Wednesday, October 4, 2017

Suffocating Love and Liberating Love

Have you ever loved someone so much that you were heartbroken over their choices? You knew it was their right to do what they were doing and yet you were crushed to the core that they chose something you believed was wrong for them?  You could see the way ahead was full of treacherous consequences and you knew that path would not bring them happiness, so you mourned their choice and you mourned their path. Maybe your reaction even made them feel bad or like less-of-a-person, but you were in so much pain over their choice that maybe you couldn't see it amid your own world crashing down from your giant and broken heart.

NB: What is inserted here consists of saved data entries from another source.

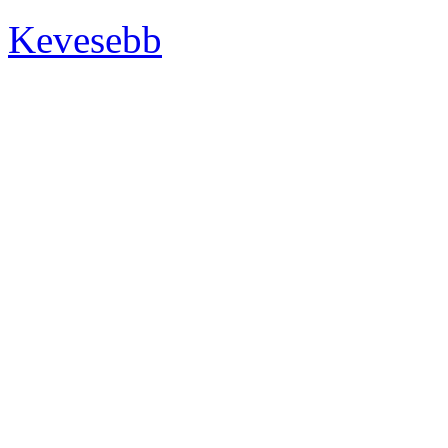
Kevesebb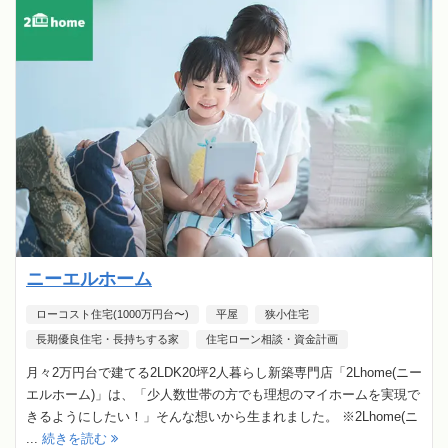
ニーエルホーム
ローコスト住宅(1000万円台〜)
平屋
狭小住宅
長期優良住宅・長持ちする家
住宅ローン相談・資金計画
月々2万円台で建てる2LDK20坪2人暮らし新築専門店「2Lhome(ニー
エルホーム)」は、「少人数世帯の方でも理想のマイホームを実現で
きるようにしたい！」そんな想いから生まれました。 ※2Lhome(ニ
...
続きを読む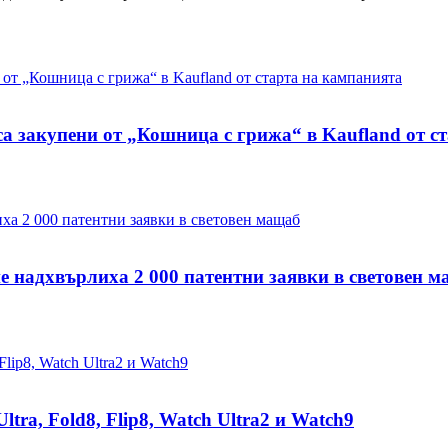
са закупени от „Кошница с грижа“ в Kaufland от с
е надхвърлиха 2 000 патентни заявки в световен 
tra, Fold8, Flip8, Watch Ultra2 и Watch9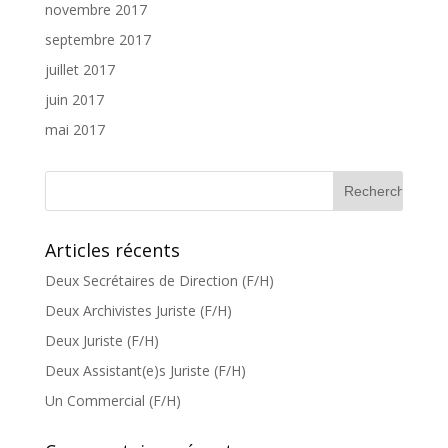
novembre 2017
septembre 2017
juillet 2017
juin 2017
mai 2017
Articles récents
Deux Secrétaires de Direction (F/H)
Deux Archivistes Juriste (F/H)
Deux Juriste (F/H)
Deux Assistant(e)s Juriste (F/H)
Un Commercial (F/H)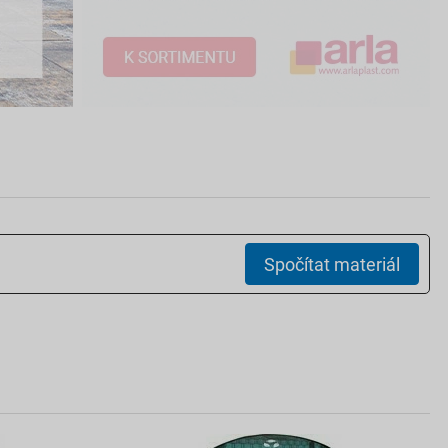
Spočítat materiál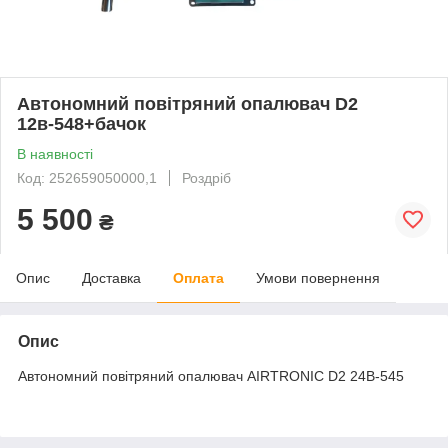
Автономний повітряний опалювач D2
12в-548+бачок
В наявності
Код: 252659050000,1
Роздріб
5 500
₴
Опис
Доставка
Оплата
Умови повернення
Опис
Автономний повітряний опалювач AIRTRONIC D2 24В-545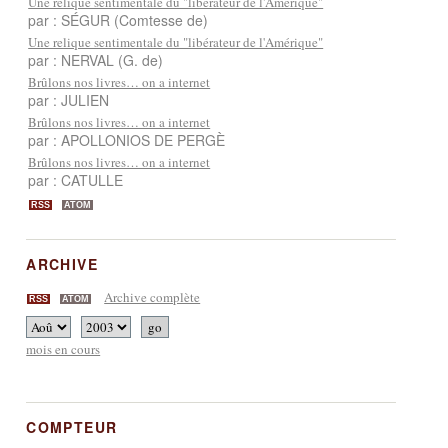
Une relique sentimentale du "libérateur de l'Amérique"
par : SÉGUR (Comtesse de)
Une relique sentimentale du "libérateur de l'Amérique"
par : NERVAL (G. de)
Brûlons nos livres… on a internet
par : JULIEN
Brûlons nos livres… on a internet
par : APOLLONIOS DE PERGÈ
Brûlons nos livres… on a internet
par : CATULLE
RSS
ATOM
ARCHIVE
Archive complète
RSS
ATOM
mois en cours
COMPTEUR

OR, have you ever loved someone so much that you wanted to teach them things? Maybe you wanted to teach your little helper how to crack an egg, how to fold laundry, or how to disinfect a toilet.  Did you do it FOR them or walk them thru it with directions? Did you let them try? Did you let them fail? Did you ever get to a point where you trusted them to do it on their own? 

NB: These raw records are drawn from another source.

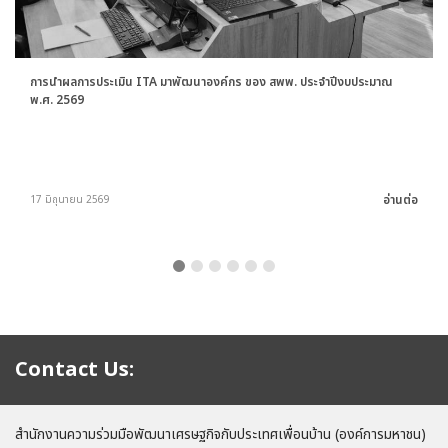
การนำผลการประเมิน ITA มาพัฒนาองค์กร ของ สพพ. ประจำปีงบประมาณ
พ.ศ. 2569
อ่านต่อ
17 มิถุนายน 2569
Contact Us:
สำนักงานความร่วมมือพัฒนาเศรษฐกิจกับประเทศเพื่อนบ้าน (องค์การมหาชน)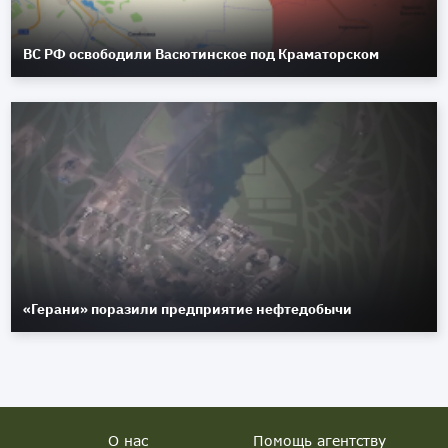
ВС РФ освободили Васютинское под Краматорском
«Герани» поразили предприятие нефтедобычи
О нас
Помощь агентству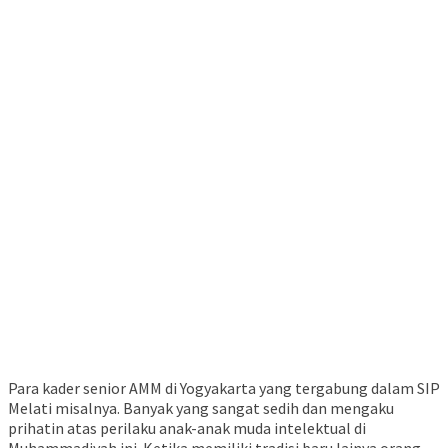
Para kader senior AMM di Yogyakarta yang tergabung dalam SIP
Melati misalnya. Banyak yang sangat sedih dan mengaku
prihatin atas perilaku anak-anak muda intelektual di
Muhammadiyah ini. Ketika memiliki tradisi baru lainya orang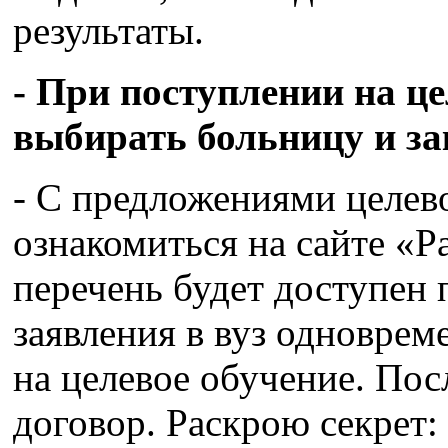
результаты.
- При поступлении на ц
выбирать больницу и за
- С предложениями целев
ознакомиться на сайте «
перечень будет доступен 
заявления в вуз одноврем
на целевое обучение. Пос
договор. Раскрою секрет: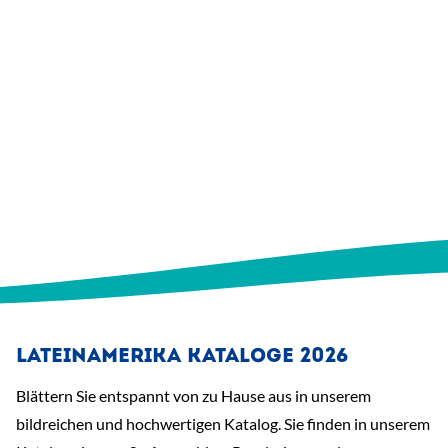
LATEINAMERIKA KATALOGE 2026
Blättern Sie entspannt von zu Hause aus in unserem
bildreichen und hochwertigen Katalog. Sie finden in unserem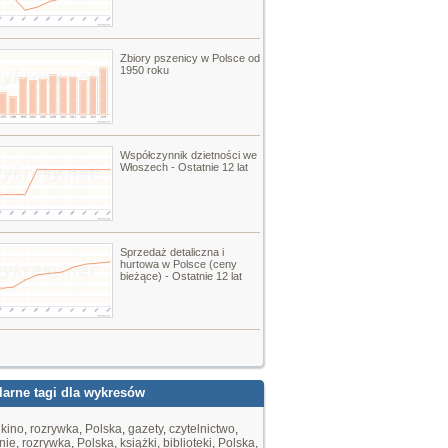
Zbiory pszenicy w Polsce od
1950 roku
Współczynnik dzietności we
Włoszech - Ostatnie 12 lat
Sprzedaż detaliczna i
hurtowa w Polsce (ceny
bieżące) - Ostatnie 12 lat
arne tagi dla wykresów
,
kino
,
rozrywka
,
Polska
,
gazety
,
czytelnictwo
,
nie
,
rozrywka
,
Polska
,
książki
,
biblioteki
,
Polska
,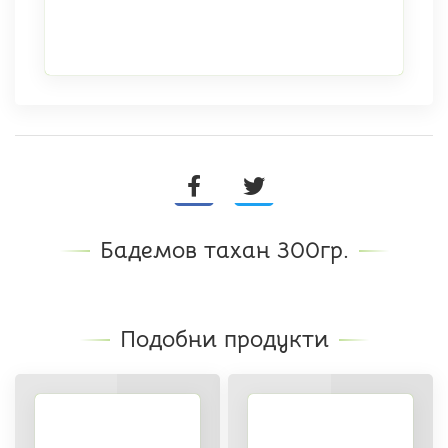
Бадемов тахан 300гр.
Подобни продукти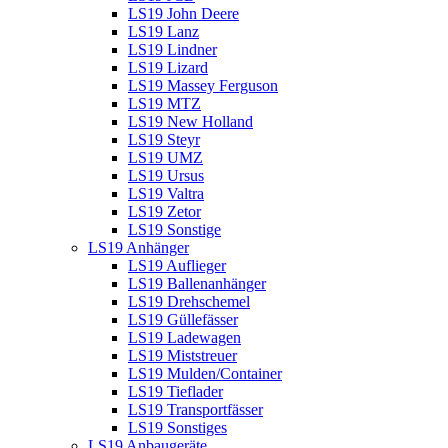
LS19 John Deere
LS19 Lanz
LS19 Lindner
LS19 Lizard
LS19 Massey Ferguson
LS19 MTZ
LS19 New Holland
LS19 Steyr
LS19 UMZ
LS19 Ursus
LS19 Valtra
LS19 Zetor
LS19 Sonstige
LS19 Anhänger
LS19 Auflieger
LS19 Ballenanhänger
LS19 Drehschemel
LS19 Güllefässer
LS19 Ladewagen
LS19 Miststreuer
LS19 Mulden/Container
LS19 Tieflader
LS19 Transportfässer
LS19 Sonstiges
LS19 Anbaugeräte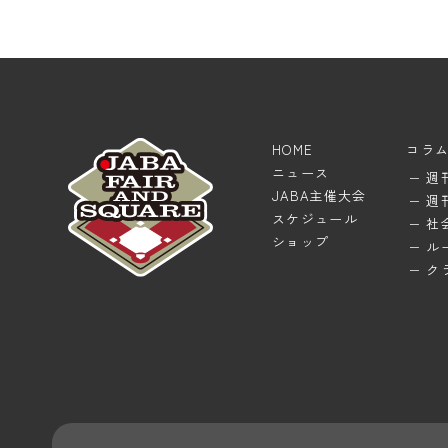
HOME
コラ
ニュース
週
JABA主催大会
週
スケジュール
社
ショップ
ル
ク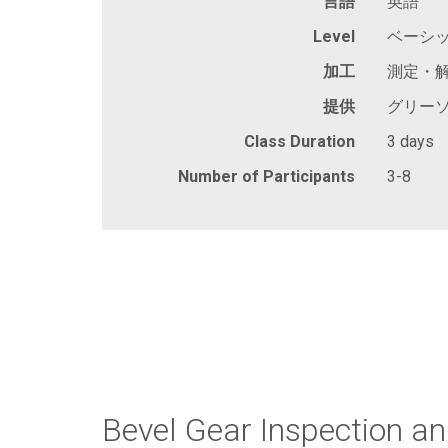
言語
英語
Level
ベーシッ
加工
測定・
提供
グリー
Class Duration
3 days
Number of Participants
3-8
Bevel Gear Inspection a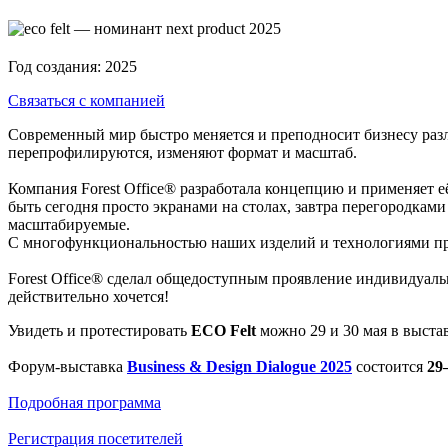
Год создания:
2025
Связаться с компанией
Современный мир быстро меняется и преподносит бизнесу разл
перепрофилируются, изменяют формат и масштаб.
Компания Forest Office® разработала концепцию и применяет е
быть сегодня просто экранами на столах, завтра перегородкам
масштабируемые.
С многофункциональностью наших изделий и технологиями пр
Forest Office® сделал общедоступным проявление индивидуальн
действительно хочется!
Увидеть и протестировать
ECO Felt
можно 29 и 30 мая в выста
Форум-выставка
Business & Design Dialogue 2025
состоится
29
Подробная программа
Регистрация посетителей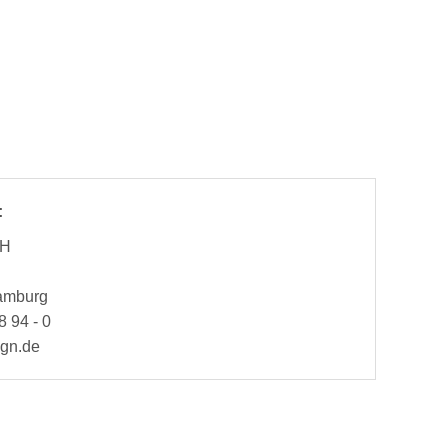
:
bH
Hamburg
8 94 - 0
ign.de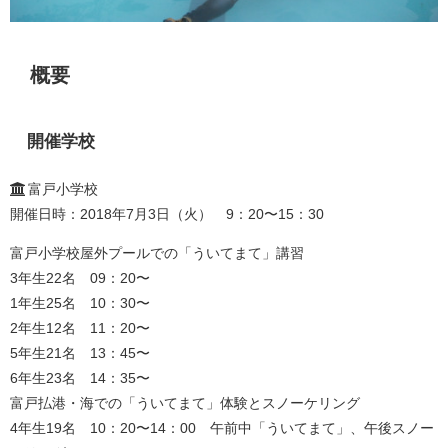
概要
開催学校
富戸小学校
開催日時：2018年7月3日（火） 9：20〜15：30
富戸小学校屋外プールでの「ういてまて」講習
3年生22名 09：20〜
1年生25名 10：30〜
2年生12名 11：20〜
5年生21名 13：45〜
6年生23名 14：35〜
富戸払港・海での「ういてまて」体験とスノーケリング
4年生19名 10：20〜14：00 午前中「ういてまて」、午後スノー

Have you loved in a way that required you to give EVERYTHING, until you had NOTHING left to give?

Have you loved in a way that made you so exhausted you became apathetic and dropped all the expectations? Has your love taken you to a crossroads where there was nothing more you could do but throw someone you love to the wolves in a tough-love style and make them figure it out on their own? 

Have you loved so much you wished you could force someone to do what you felt was best for them? Has your love actually hurt others even tho you didn't intend to?

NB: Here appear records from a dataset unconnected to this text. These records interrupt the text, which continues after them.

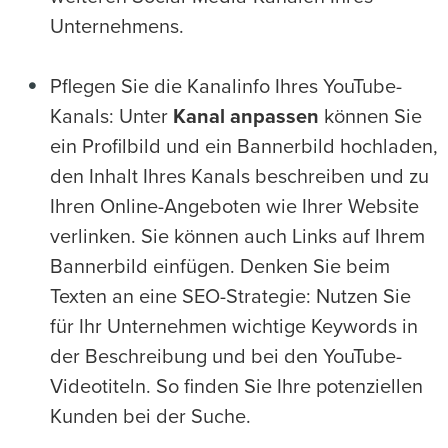
Unternehmens.
Pflegen Sie die Kanalinfo Ihres YouTube-
Kanals: Unter
Kanal anpassen
können Sie
ein Profilbild und ein Bannerbild hochladen,
den Inhalt Ihres Kanals beschreiben und zu
Ihren Online-Angeboten wie Ihrer Website
verlinken. Sie können auch Links auf Ihrem
Bannerbild einfügen. Denken Sie beim
Texten an eine SEO-Strategie: Nutzen Sie
für Ihr Unternehmen wichtige Keywords in
der Beschreibung und bei den YouTube-
Videotiteln. So finden Sie Ihre potenziellen
Kunden bei der Suche.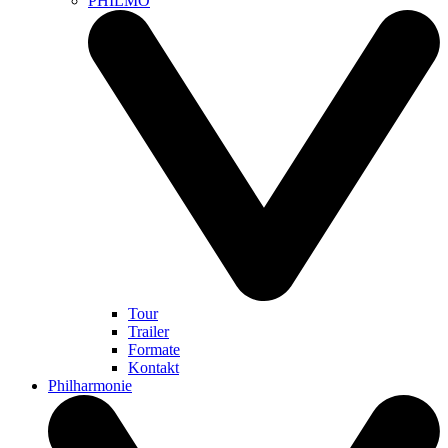
PHILMO
Tour
Trailer
Formate
Kontakt
Philharmonie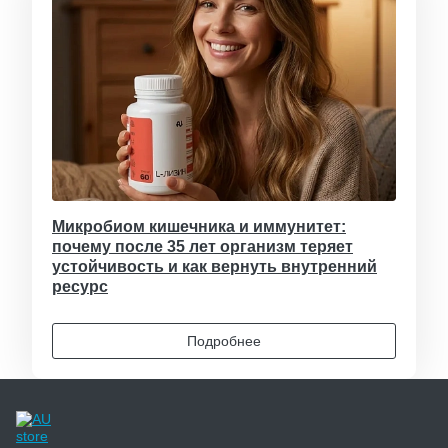
Микробиом кишечника и иммунитет:
почему после 35 лет организм теряет
устойчивость и как вернуть внутренний
ресурс
Подробнее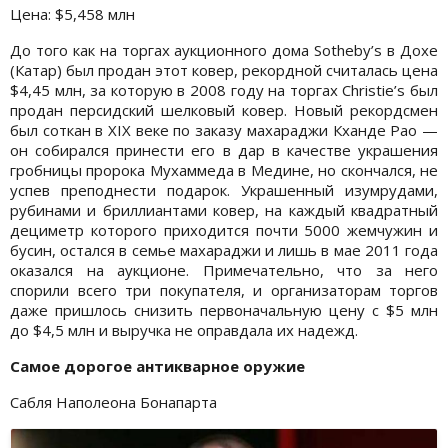
Цена: $5,458 млн
До того как на торгах аукционного дома Sotheby’s в Дохе
(Катар) был продан этот ковер, рекордной считалась цена
$4,45 млн, за которую в 2008 году на торгах Christie’s был
продан персидский шелковый ковер. Новый рекордсмен
был соткан в XIX веке по заказу махараджи Кханде Рао —
он собирался принести его в дар в качестве украшения
гробницы пророка Мухаммеда в Медине, но скончался, не
успев преподнести подарок. Украшенный изумрудами,
рубинами и бриллиантами ковер, на каждый квадратный
дециметр которого приходится почти 5000 жемчужин и
бусин, остался в семье махараджи и лишь в мае 2011 года
оказался на аукционе. Примечательно, что за него
спорили всего три покупателя, и организаторам торгов
даже пришлось снизить первоначальную цену с $5 млн
до $4,5 млн и выручка не оправдала их надежд.
Самое дорогое антикварное оружие
Сабля Наполеона Бонапарта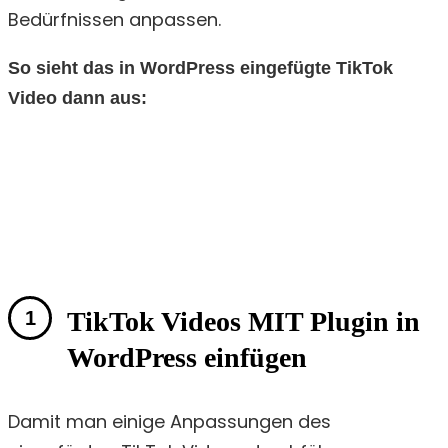
Bedürfnissen anpassen.
So sieht das in WordPress eingefügte TikTok
Video dann aus:
TikTok Videos MIT Plugin in
WordPress einfügen
Damit man einige Anpassungen des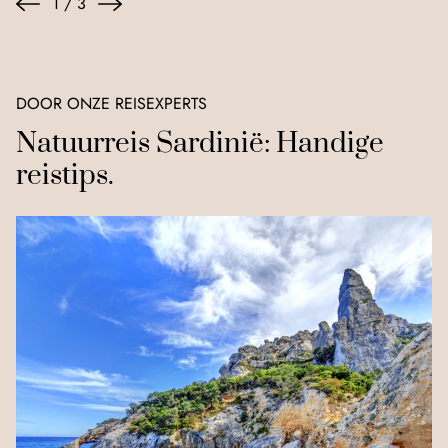
1
/
3
DOOR ONZE REISEXPERTS
Natuurreis Sardinië: Handige
reistips.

When it comes to all the ways the human heart can experience love for another, I have most recently found that true love--the way I currently understand God's love--is the kind of love that allows you to want for someone else to have the very thing they hope and dream for themselves, whether or not it is what you would choose for them.

That is a liberating kind of love. It involves trust. It will literally free the person you love from the suffocating trap your original love had actually built for them and it just might lighten your own heart in the process. 

Love can be painful and difficult. You can love someone with your whole heart and still get it wrong. True love for others is the kind of love that lets them become, in their own way and on their own terms, exactly who they desire to be.